> _Task brief_:
The answer must be every line from the entries below that includes "Триглав".
######
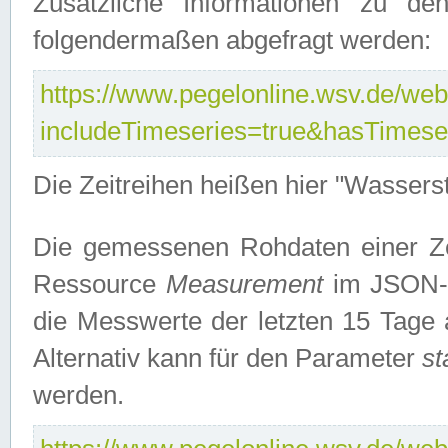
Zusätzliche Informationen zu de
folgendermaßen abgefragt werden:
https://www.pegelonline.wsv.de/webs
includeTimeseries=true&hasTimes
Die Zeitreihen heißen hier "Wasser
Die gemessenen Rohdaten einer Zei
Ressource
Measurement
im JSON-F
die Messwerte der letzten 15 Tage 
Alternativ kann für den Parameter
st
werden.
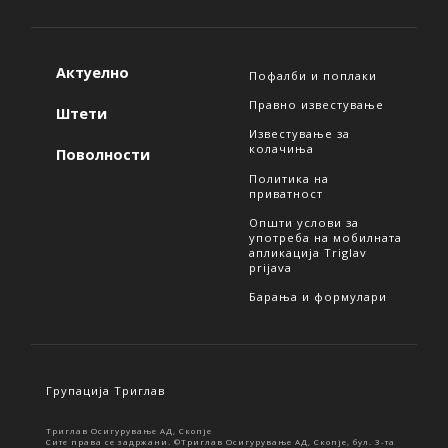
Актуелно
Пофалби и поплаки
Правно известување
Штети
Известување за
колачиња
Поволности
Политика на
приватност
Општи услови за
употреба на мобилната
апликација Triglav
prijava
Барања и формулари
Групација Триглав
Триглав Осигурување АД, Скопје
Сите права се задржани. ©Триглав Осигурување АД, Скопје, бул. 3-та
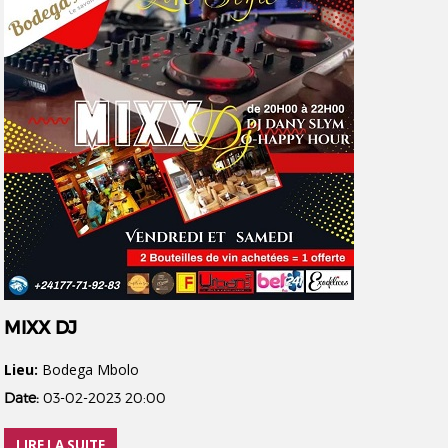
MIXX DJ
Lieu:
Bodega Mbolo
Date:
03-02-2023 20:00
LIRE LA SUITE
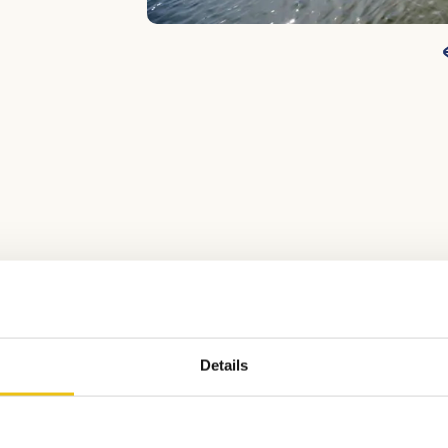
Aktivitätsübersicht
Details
######
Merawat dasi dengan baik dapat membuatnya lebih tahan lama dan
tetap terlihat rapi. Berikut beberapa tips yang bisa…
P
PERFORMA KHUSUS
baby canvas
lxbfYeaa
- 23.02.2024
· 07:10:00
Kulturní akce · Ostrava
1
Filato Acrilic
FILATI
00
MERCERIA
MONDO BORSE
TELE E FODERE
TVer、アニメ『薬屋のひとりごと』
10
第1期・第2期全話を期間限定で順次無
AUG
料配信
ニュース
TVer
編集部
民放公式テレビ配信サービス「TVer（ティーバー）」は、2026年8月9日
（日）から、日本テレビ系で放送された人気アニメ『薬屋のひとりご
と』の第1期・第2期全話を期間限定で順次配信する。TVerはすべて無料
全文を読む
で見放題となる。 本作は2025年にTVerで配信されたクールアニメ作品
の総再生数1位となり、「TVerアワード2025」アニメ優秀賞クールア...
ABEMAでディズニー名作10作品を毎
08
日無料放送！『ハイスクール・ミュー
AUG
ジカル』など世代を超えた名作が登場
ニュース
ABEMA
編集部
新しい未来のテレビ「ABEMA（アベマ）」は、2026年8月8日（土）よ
######
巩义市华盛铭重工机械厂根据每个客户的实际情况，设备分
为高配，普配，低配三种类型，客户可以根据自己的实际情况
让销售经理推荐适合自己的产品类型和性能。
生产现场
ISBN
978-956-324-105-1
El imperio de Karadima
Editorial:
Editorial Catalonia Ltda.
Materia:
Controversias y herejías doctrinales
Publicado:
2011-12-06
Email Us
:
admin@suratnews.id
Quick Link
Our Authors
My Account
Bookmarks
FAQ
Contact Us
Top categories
######
> _Result_:
Групација Триглав
Триглав Осигурување АД, Скопје
Сите права се задржани. ©Триглав Осигурување АД, Скопје, бул. 3-та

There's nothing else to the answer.